Dans la ville de Beersheva, des bannières électorales font la promotion du Likoud et de Netanyahou, en russe et en hébreu, au 15 septembre 2019. HAZEM BADER / AFP

Benyamin Nétanyahou n’a pas réussi à reconquérir son poste de premier ministre. Quelques jours après les élections du 17 septembre 2019 qui n’ont vu aucun vote démarquer les candidats, l’incertitude demeure à Jérusalem. Les consultations débutent afin d’établir qui, de Benny Gantz (parti « Bleu-Blanc ») ou de Benyamin Nétanyahou (Likoud), devra former un gouvernement de coalition. Reste que les votes vers la droite dure ont été particulièrement importants cette année encore, dépassant largement la moyenne nationale dans les villes situées en périphérie du pays, à l’instar des législatives de mars 2015 et d’avril 2019.

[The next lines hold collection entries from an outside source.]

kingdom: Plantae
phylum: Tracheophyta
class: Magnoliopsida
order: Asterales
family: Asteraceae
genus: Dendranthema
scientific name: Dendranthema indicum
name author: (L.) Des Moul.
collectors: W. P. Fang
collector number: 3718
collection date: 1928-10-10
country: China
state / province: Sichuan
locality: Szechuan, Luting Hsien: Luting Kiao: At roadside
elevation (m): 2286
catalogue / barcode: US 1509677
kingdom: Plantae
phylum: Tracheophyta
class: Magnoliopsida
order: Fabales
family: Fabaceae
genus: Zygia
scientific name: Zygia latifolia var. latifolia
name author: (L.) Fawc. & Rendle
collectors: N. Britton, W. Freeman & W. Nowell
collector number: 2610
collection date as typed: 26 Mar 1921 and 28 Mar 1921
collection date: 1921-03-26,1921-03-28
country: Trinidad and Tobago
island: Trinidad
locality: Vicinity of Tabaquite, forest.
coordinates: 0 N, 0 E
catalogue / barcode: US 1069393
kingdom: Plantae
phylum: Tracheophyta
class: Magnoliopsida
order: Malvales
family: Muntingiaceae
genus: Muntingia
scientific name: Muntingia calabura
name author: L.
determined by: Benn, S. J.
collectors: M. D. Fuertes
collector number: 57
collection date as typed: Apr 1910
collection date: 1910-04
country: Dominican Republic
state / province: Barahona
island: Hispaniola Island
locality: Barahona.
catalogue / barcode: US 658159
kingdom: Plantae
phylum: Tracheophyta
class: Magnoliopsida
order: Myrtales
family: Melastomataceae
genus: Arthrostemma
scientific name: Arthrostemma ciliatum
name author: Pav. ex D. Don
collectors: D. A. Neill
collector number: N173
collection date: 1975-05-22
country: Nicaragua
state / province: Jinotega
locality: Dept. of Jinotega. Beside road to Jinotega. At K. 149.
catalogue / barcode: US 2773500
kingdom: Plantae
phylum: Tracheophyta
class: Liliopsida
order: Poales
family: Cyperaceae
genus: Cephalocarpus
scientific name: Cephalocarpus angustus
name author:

Les habitants de ces villes périphériques constituent la frange la plus démunie de l’État d’Israël. Les districts nord et sud sont surtout constitués de populations immigrées et enregistrent un taux de pauvreté deux fois supérieur à ceux du centre, 17 % d’entre eux vivent en dessous du seuil de pauvreté. Ils composent pourtant le groupe d’électeurs les plus fidèles à la droite, et à Nétanyahou en particulier. Comment expliquer ce phénomène qui perdure depuis les années 1980 et qui présente de nombreux paradoxes ?

Les villes de développement en Israël (carte réalisée par l’auteure en 2019).

Le développement des villes périphériques

L’histoire de ces villes remonte au « plan Sharon » mis en œuvre dès 1950. Le plan prévoit l’établissement, entre 1949 et 1965, de trente villes dites « de développement » (Ayarot pituach en hébreu), aujourd’hui souvent appelées « villes périphériques » (Arei periferia en hébreu).

Définies comme des centres urbains moyens qui desserviront les campagnes alentour, ces villes répondront au double objectif de fournir des nouveaux logements pour les milliers d’immigrés juifs qui arrivent chaque année en Israël ; et de renforcer la frontière dans les régions éloignées du centre du pays.

Alors qu’un million d’immigrés juifs arrivent en Israël entre 1948 et 1960, ceux originaires d’Asie (Iran, Irak, Yémen, Inde… etc.) puis d’Afrique du Nord (Maroc, Tunisie, etc.) sont principalement dirigés vers ces régions périphériques. Leurs enfants forment encore aujourd’hui le plus large groupe de résidents.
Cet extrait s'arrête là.